[Circuit design data]
◇ ◇ ◇

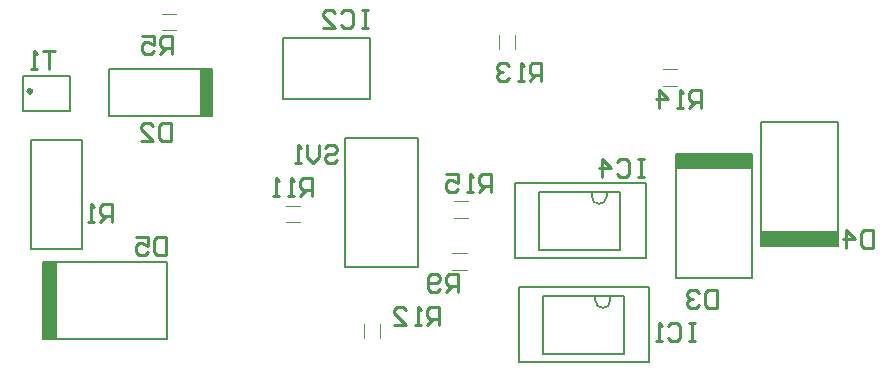
<source format=gbo>
G04*
G04 #@! TF.GenerationSoftware,Altium Limited,Altium Designer,21.6.1 (37)*
G04*
G04 Layer_Color=32896*
%FSLAX23Y23*%
%MOIN*%
G70*
G04*
G04 #@! TF.SameCoordinates,C1C5D9C5-2355-4A3C-9FD6-11C0A888820F*
G04*
G04*
G04 #@! TF.FilePolarity,Positive*
G04*
G01*
G75*
%ADD10C,0.015*%
%ADD11C,0.004*%
%ADD12C,0.008*%
%ADD16C,0.010*%
%ADD17R,0.048X0.256*%
%ADD77R,0.256X0.048*%
%ADD78R,0.039X0.157*%
D10*
X154Y1012D02*
G03*
X154Y1012I-4J0D01*
G01*
D11*
X1004Y630D02*
X1051D01*
X1004Y575D02*
X1051D01*
X1559Y417D02*
X1606D01*
X1559Y472D02*
X1606D01*
X1264Y189D02*
Y236D01*
X1319Y189D02*
Y236D01*
X2260Y1087D02*
X2307D01*
X2260Y1031D02*
X2307D01*
X1768Y1154D02*
Y1201D01*
X1713Y1154D02*
Y1201D01*
X590Y1215D02*
X637D01*
X590Y1270D02*
X637D01*
X1563Y646D02*
X1610D01*
X1563Y591D02*
X1610D01*
D12*
X2035Y315D02*
G03*
X2085Y315I25J0D01*
G01*
X2023Y662D02*
G03*
X2073Y662I25J0D01*
G01*
X154Y488D02*
X323D01*
X154Y850D02*
X323D01*
X154Y488D02*
Y850D01*
X323Y488D02*
Y850D01*
X2303Y391D02*
X2444D01*
X2303D02*
Y802D01*
X2559D01*
Y391D02*
Y802D01*
X2444Y391D02*
X2559D01*
X2588Y909D02*
X2703D01*
X2588Y498D02*
Y909D01*
Y498D02*
X2844D01*
Y909D01*
X2703D02*
X2844D01*
X606Y187D02*
Y328D01*
X195Y187D02*
X606D01*
X195D02*
Y443D01*
X606D01*
Y328D02*
Y443D01*
X414Y1015D02*
Y1087D01*
X758D01*
Y929D02*
Y1087D01*
X414Y929D02*
X758D01*
X414D02*
Y1015D01*
X1201Y425D02*
X1445D01*
Y858D01*
X1201D02*
X1445D01*
X1201Y425D02*
Y858D01*
X1284Y986D02*
Y1041D01*
X993Y986D02*
X1283D01*
X993Y1191D02*
X1284D01*
Y1141D02*
Y1191D01*
Y1041D02*
Y1141D01*
X993Y986D02*
Y1191D01*
X2215Y110D02*
Y360D01*
X1780Y110D02*
X2215D01*
X1780D02*
Y360D01*
X2215D01*
X2130Y135D02*
Y330D01*
X1860Y135D02*
X2130D01*
X1860D02*
Y330D01*
X2130D01*
X2035Y316D02*
Y330D01*
X2085Y316D02*
Y330D01*
X2203Y457D02*
Y707D01*
X1768Y457D02*
X2203D01*
X1768D02*
Y707D01*
X2203D01*
X2118Y482D02*
Y677D01*
X1848Y482D02*
X2118D01*
X1848D02*
Y677D01*
X2118D01*
X2023Y663D02*
Y677D01*
X2073Y663D02*
Y677D01*
X126Y945D02*
X284D01*
Y1063D01*
X126D02*
X284D01*
X126Y945D02*
Y1063D01*
D16*
X1278Y1284D02*
X1258D01*
X1268D01*
Y1224D01*
X1278D01*
X1258D01*
X1188Y1274D02*
X1198Y1284D01*
X1218D01*
X1228Y1274D01*
Y1234D01*
X1218Y1224D01*
X1198D01*
X1188Y1234D01*
X1128Y1224D02*
X1168D01*
X1128Y1264D01*
Y1274D01*
X1138Y1284D01*
X1158D01*
X1168Y1274D01*
X234Y1148D02*
X194D01*
X214D01*
Y1088D01*
X174D02*
X154D01*
X164D01*
Y1148D01*
X174Y1138D01*
X1134Y822D02*
X1144Y832D01*
X1164D01*
X1174Y822D01*
Y812D01*
X1164Y802D01*
X1144D01*
X1134Y792D01*
Y782D01*
X1144Y772D01*
X1164D01*
X1174Y782D01*
X1114Y832D02*
Y792D01*
X1094Y772D01*
X1074Y792D01*
Y832D01*
X1054Y772D02*
X1034D01*
X1044D01*
Y832D01*
X1054Y822D01*
X1686Y678D02*
Y738D01*
X1656D01*
X1646Y728D01*
Y708D01*
X1656Y698D01*
X1686D01*
X1666D02*
X1646Y678D01*
X1626D02*
X1606D01*
X1616D01*
Y738D01*
X1626Y728D01*
X1536Y738D02*
X1576D01*
Y708D01*
X1556Y718D01*
X1546D01*
X1536Y708D01*
Y688D01*
X1546Y678D01*
X1566D01*
X1576Y688D01*
X2387Y955D02*
Y1015D01*
X2357D01*
X2347Y1005D01*
Y985D01*
X2357Y975D01*
X2387D01*
X2367D02*
X2347Y955D01*
X2327D02*
X2307D01*
X2317D01*
Y1015D01*
X2327Y1005D01*
X2247Y955D02*
Y1015D01*
X2277Y985D01*
X2237D01*
X1855Y1045D02*
Y1105D01*
X1825D01*
X1816Y1095D01*
Y1075D01*
X1825Y1065D01*
X1855D01*
X1835D02*
X1816Y1045D01*
X1796D02*
X1776D01*
X1786D01*
Y1105D01*
X1796Y1095D01*
X1746D02*
X1736Y1105D01*
X1716D01*
X1706Y1095D01*
Y1085D01*
X1716Y1075D01*
X1726D01*
X1716D01*
X1706Y1065D01*
Y1055D01*
X1716Y1045D01*
X1736D01*
X1746Y1055D01*
X1514Y232D02*
Y292D01*
X1484D01*
X1474Y282D01*
Y262D01*
X1484Y252D01*
X1514D01*
X1494D02*
X1474Y232D01*
X1454D02*
X1434D01*
X1444D01*
Y292D01*
X1454Y282D01*
X1364Y232D02*
X1404D01*
X1364Y272D01*
Y282D01*
X1374Y292D01*
X1394D01*
X1404Y282D01*
X1091Y662D02*
Y722D01*
X1061D01*
X1051Y712D01*
Y692D01*
X1061Y682D01*
X1091D01*
X1071D02*
X1051Y662D01*
X1031D02*
X1011D01*
X1021D01*
Y722D01*
X1031Y712D01*
X981Y662D02*
X961D01*
X971D01*
Y722D01*
X981Y712D01*
X1578Y344D02*
Y404D01*
X1548D01*
X1538Y394D01*
Y374D01*
X1548Y364D01*
X1578D01*
X1558D02*
X1538Y344D01*
X1518Y354D02*
X1508Y344D01*
X1488D01*
X1478Y354D01*
Y394D01*
X1488Y404D01*
X1508D01*
X1518Y394D01*
Y384D01*
X1508Y374D01*
X1478D01*
X624Y1136D02*
Y1196D01*
X594D01*
X584Y1186D01*
Y1166D01*
X594Y1156D01*
X624D01*
X604D02*
X584Y1136D01*
X524Y1196D02*
X564D01*
Y1166D01*
X544Y1176D01*
X534D01*
X524Y1166D01*
Y1146D01*
X534Y1136D01*
X554D01*
X564Y1146D01*
X424Y577D02*
Y637D01*
X394D01*
X384Y627D01*
Y607D01*
X394Y597D01*
X424D01*
X404D02*
X384Y577D01*
X364D02*
X344D01*
X354D01*
Y637D01*
X364Y627D01*
X2198Y786D02*
X2178D01*
X2188D01*
Y726D01*
X2198D01*
X2178D01*
X2108Y776D02*
X2118Y786D01*
X2138D01*
X2148Y776D01*
Y736D01*
X2138Y726D01*
X2118D01*
X2108Y736D01*
X2058Y726D02*
Y786D01*
X2088Y756D01*
X2048D01*
X2367Y240D02*
X2347D01*
X2357D01*
Y180D01*
X2367D01*
X2347D01*
X2277Y230D02*
X2287Y240D01*
X2307D01*
X2317Y230D01*
Y190D01*
X2307Y180D01*
X2287D01*
X2277Y190D01*
X2257Y180D02*
X2237D01*
X2247D01*
Y240D01*
X2257Y230D01*
X604Y527D02*
Y467D01*
X574D01*
X564Y477D01*
Y517D01*
X574Y527D01*
X604D01*
X504D02*
X544D01*
Y497D01*
X524Y507D01*
X514D01*
X504Y497D01*
Y477D01*
X514Y467D01*
X534D01*
X544Y477D01*
X2961Y551D02*
Y491D01*
X2931D01*
X2921Y501D01*
Y541D01*
X2931Y551D01*
X2961D01*
X2871Y491D02*
Y551D01*
X2901Y521D01*
X2861D01*
X2442Y350D02*
Y290D01*
X2412D01*
X2402Y300D01*
Y340D01*
X2412Y350D01*
X2442D01*
X2382Y340D02*
X2372Y350D01*
X2352D01*
X2342Y340D01*
Y330D01*
X2352Y320D01*
X2362D01*
X2352D01*
X2342Y310D01*
Y300D01*
X2352Y290D01*
X2372D01*
X2382Y300D01*
X622Y906D02*
Y846D01*
X592D01*
X582Y856D01*
Y896D01*
X592Y906D01*
X622D01*
X522Y846D02*
X562D01*
X522Y886D01*
Y896D01*
X532Y906D01*
X552D01*
X562Y896D01*
D17*
X219Y315D02*
D03*
D77*
X2431Y778D02*
D03*
X2716Y522D02*
D03*
D78*
X739Y1008D02*
D03*
M02*

</source>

◇ ◇ ◇

**Instruction**
For this exercise, copy word for word the line that contains "X522Y886D01*" and every line after it, ending with the last line of the entries above.

**Result of the task**
X522Y886D01*
Y896D01*
X532Y906D01*
X552D01*
X562Y896D01*
D17*
X219Y315D02*
D03*
D77*
X2431Y778D02*
D03*
X2716Y522D02*
D03*
D78*
X739Y1008D02*
D03*
M02*

</source>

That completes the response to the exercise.